** MATERIAL FOR THIS EXERCISE follows **
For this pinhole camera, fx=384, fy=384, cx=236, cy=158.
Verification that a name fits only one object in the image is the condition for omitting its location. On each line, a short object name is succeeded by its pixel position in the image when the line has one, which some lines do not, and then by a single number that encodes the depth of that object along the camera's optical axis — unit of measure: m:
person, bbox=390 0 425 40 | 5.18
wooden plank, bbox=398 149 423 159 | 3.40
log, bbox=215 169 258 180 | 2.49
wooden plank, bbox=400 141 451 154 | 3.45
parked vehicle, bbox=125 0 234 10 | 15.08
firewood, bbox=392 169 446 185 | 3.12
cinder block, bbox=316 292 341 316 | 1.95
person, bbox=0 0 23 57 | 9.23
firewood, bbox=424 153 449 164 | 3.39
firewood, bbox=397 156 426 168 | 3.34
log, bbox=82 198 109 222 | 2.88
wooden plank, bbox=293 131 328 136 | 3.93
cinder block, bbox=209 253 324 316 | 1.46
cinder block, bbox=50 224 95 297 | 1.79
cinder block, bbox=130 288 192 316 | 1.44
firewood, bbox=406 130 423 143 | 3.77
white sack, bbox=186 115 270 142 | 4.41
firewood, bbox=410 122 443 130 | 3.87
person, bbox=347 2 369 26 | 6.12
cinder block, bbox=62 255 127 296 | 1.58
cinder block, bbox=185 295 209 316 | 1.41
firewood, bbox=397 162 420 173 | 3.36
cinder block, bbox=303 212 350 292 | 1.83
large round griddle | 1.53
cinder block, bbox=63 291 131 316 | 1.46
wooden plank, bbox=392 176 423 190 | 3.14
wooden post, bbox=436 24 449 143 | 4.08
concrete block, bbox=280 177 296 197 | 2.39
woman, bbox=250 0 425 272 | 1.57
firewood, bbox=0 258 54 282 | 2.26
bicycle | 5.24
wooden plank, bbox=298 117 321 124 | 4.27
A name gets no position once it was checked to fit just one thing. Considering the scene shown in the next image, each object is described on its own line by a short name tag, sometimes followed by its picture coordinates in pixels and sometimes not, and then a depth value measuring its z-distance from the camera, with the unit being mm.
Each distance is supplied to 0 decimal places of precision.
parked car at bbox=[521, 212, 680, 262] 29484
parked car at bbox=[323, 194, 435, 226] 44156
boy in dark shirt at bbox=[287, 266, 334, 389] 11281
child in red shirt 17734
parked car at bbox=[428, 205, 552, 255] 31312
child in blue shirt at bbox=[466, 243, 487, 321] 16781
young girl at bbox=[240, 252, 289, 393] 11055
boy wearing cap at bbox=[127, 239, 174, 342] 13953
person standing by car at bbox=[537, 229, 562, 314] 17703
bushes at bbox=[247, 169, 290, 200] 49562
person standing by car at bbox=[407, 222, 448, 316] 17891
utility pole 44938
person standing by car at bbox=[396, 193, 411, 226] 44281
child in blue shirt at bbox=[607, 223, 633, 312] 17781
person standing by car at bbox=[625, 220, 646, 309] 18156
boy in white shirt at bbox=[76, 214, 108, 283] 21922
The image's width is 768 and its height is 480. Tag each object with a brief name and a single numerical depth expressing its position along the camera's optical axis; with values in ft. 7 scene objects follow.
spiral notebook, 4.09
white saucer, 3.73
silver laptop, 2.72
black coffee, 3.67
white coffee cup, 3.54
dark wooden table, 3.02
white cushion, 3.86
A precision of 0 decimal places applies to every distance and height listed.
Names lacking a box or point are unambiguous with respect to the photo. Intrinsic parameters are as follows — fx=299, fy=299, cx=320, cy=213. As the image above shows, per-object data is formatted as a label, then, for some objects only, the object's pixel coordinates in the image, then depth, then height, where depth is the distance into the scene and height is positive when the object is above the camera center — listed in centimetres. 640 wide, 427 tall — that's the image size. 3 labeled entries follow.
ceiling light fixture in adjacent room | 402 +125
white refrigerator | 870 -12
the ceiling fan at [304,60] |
** End of MATERIAL FOR THIS EXERCISE **
_TASK OBJECTIVE_
Make an exact copy of every line in the data.

_ANSWER SECTION_
For this pinhole camera, fx=384, fy=384, cx=236, cy=158.
Verification that a name fits only one object in the image is the condition for omitting its location. On each line, a short object name is succeeded by its pixel position in the image when the line has one, which some lines do not, and then by a single number that encodes the depth of that object along the camera's optical axis — unit of measure: m:
person, bbox=390 0 425 40 | 5.18
wooden plank, bbox=398 149 423 159 | 3.40
log, bbox=215 169 258 180 | 2.49
wooden plank, bbox=400 141 451 154 | 3.45
parked vehicle, bbox=125 0 234 10 | 15.08
firewood, bbox=392 169 446 185 | 3.12
cinder block, bbox=316 292 341 316 | 1.95
person, bbox=0 0 23 57 | 9.23
firewood, bbox=424 153 449 164 | 3.39
firewood, bbox=397 156 426 168 | 3.34
log, bbox=82 198 109 222 | 2.88
wooden plank, bbox=293 131 328 136 | 3.93
cinder block, bbox=209 253 324 316 | 1.46
cinder block, bbox=50 224 95 297 | 1.79
cinder block, bbox=130 288 192 316 | 1.44
firewood, bbox=406 130 423 143 | 3.77
white sack, bbox=186 115 270 142 | 4.41
firewood, bbox=410 122 443 130 | 3.87
person, bbox=347 2 369 26 | 6.12
cinder block, bbox=62 255 127 296 | 1.58
cinder block, bbox=185 295 209 316 | 1.41
firewood, bbox=397 162 420 173 | 3.36
cinder block, bbox=303 212 350 292 | 1.83
large round griddle | 1.53
cinder block, bbox=63 291 131 316 | 1.46
wooden plank, bbox=392 176 423 190 | 3.14
wooden post, bbox=436 24 449 143 | 4.08
concrete block, bbox=280 177 296 197 | 2.39
woman, bbox=250 0 425 272 | 1.57
firewood, bbox=0 258 54 282 | 2.26
bicycle | 5.24
wooden plank, bbox=298 117 321 124 | 4.27
A name gets no position once it was checked to fit just one thing. Considering the scene shown in the next image, each object is described on its own line by a short name tag, sometimes followed by its picture coordinates in pixels and sometimes not, and then a depth value measuring its z-distance from the camera, with the unit being mm.
Each distance is supplied to 0 decimal places of precision.
parked car at bbox=[521, 212, 680, 262] 29484
parked car at bbox=[323, 194, 435, 226] 44156
boy in dark shirt at bbox=[287, 266, 334, 389] 11281
child in red shirt 17734
parked car at bbox=[428, 205, 552, 255] 31312
child in blue shirt at bbox=[466, 243, 487, 321] 16781
young girl at bbox=[240, 252, 289, 393] 11055
boy wearing cap at bbox=[127, 239, 174, 342] 13953
person standing by car at bbox=[537, 229, 562, 314] 17703
bushes at bbox=[247, 169, 290, 200] 49562
person standing by car at bbox=[407, 222, 448, 316] 17891
utility pole 44938
person standing by car at bbox=[396, 193, 411, 226] 44281
child in blue shirt at bbox=[607, 223, 633, 312] 17781
person standing by car at bbox=[625, 220, 646, 309] 18156
boy in white shirt at bbox=[76, 214, 108, 283] 21922
The image's width is 768 and its height is 480. Tag each object with a brief name and a single numerical depth expressing its position along the camera's optical axis; with values in ft. 7 scene objects follow.
spiral notebook, 4.09
white saucer, 3.73
silver laptop, 2.72
black coffee, 3.67
white coffee cup, 3.54
dark wooden table, 3.02
white cushion, 3.86
A precision of 0 decimal places applies to every distance and height listed.
Names lacking a box or point are unambiguous with respect to the photo. Intrinsic parameters are as follows — fx=299, fy=299, cx=320, cy=213. As the image above shows, per-object data is formatted as a label, then, for some objects only, the object's pixel coordinates in the image, then depth, then height, where depth is the distance into the scene and height is positive when the object is above the camera center — listed in centimetres. 640 wide, 427 tall — that's the image size. 3 labeled entries follow.
ceiling light fixture in adjacent room | 402 +125
white refrigerator | 870 -12
the ceiling fan at [304,60] |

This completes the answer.